Late yesterday afternoon, the Seventh Circuit granted an emergency injunction against the HHS mandate — preventing its enforcement against an Illinois business and its owners. My colleagues at the ACLJ represent Korte & Luitjohan Contractors, Inc., a family-owned, full-service construction contractor. The company is located in Highland, Ill., and employs about 90 workers.

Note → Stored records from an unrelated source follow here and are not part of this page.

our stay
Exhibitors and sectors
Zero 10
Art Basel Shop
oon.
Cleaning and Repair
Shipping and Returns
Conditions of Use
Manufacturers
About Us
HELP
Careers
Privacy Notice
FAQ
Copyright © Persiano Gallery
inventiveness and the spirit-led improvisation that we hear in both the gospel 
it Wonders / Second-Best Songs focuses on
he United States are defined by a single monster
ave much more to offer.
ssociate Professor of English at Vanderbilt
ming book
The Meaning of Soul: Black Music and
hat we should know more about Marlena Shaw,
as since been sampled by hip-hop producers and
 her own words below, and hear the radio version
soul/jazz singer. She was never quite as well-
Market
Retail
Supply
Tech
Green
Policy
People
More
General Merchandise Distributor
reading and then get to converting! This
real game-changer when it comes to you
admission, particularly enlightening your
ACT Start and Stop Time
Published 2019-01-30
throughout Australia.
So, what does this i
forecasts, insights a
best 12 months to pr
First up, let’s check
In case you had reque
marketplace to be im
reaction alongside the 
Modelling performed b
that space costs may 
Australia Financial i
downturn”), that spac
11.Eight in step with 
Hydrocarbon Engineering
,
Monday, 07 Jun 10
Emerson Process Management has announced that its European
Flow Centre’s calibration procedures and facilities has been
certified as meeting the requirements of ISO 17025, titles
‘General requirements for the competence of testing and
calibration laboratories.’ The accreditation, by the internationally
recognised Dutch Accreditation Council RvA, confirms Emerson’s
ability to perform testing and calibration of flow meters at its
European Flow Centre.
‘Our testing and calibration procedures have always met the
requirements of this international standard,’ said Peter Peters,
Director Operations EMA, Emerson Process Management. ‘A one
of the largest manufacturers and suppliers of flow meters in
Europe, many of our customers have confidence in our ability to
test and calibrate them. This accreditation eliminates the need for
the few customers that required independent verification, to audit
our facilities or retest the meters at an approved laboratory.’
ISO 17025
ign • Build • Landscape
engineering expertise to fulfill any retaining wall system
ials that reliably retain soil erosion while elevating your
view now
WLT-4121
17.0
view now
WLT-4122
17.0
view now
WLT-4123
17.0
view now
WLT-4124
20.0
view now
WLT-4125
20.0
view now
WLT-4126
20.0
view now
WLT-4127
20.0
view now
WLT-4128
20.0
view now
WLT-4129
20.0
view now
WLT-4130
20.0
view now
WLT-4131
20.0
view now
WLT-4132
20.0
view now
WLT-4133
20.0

The brief opinion is worth a read in its entirety, but two parts stand out. First, the court disagreed with the Tenth Circuit’s recent decision rejecting Hobby Lobby’s request for a similar injunction. In a key paragraph the court stated:
The government also argues that any burden on religious exercise is minimal and attenuated, relying on a recent decision by the Tenth Circuit in Hobby Lobby Stores, Inc. v. Sebelius, No. 12‐6294 (10th Cir. Dec. 20, 2012). Hobby Lobby, like this case, involves a claim for injunctive and declaratory relief against the mandate brought by a secular, for‐profit employer. On an interlocutory appeal from the district court’s denial of a preliminary injunction, the Tenth Circuit denied an injunction pending appeal, noting that “the particular burden of which plaintiffs complain is that funds, which plaintiffs will contribute to a group health plan, might, after a series of independent decisions by health care providers and patients covered by [the corporate] plan, subsidize someone else’s participation in an activity condemned by plaintiff[s’] religion.” Id. at 7 (quoting Hobby Lobby Stores, Inc. v. Sebelius, 870 F. Supp. 2d 1278, 1294 (W.D. Okla. 2012)). With respect, we think this misunderstands the substance of the claim. The religious‐liberty violation at issue here inheres in the coerced coverage of contraception, abortifacients, sterilization, and related services, not—or perhaps more precisely, not only—in the later purchase or use of contraception or related services.
This is exactly right. The mandated coverage exists — regardless of the actions or activities of the individual employees — and it is the mandate that violates the religious liberty of the employer.
Second, the court distinguished Justice Sotomayor’s recent decision not to grant Hobby Lobby emergency relief, rightly noting that Justice Sotomayor applied a much different standard:
But the “demanding standard” for issuance of an extraordinary writ by the Supreme Court . . . differs significantly from the standard applicable to a motion for a stay or injunction pending appeal in this court. As Justice Sotomayor noted, the entitlement to relief must be “‘indisputably clear.’”
As we begin the new year, we at the ACLJ are exceedingly thankful that each of our for-profit clients has now obtained an injunction against the mandate. Their most fundamental rights to religious liberty enjoy the protection of federal court, at least for now. There is much work left to be done, and a Supreme Court battle looms in 2013.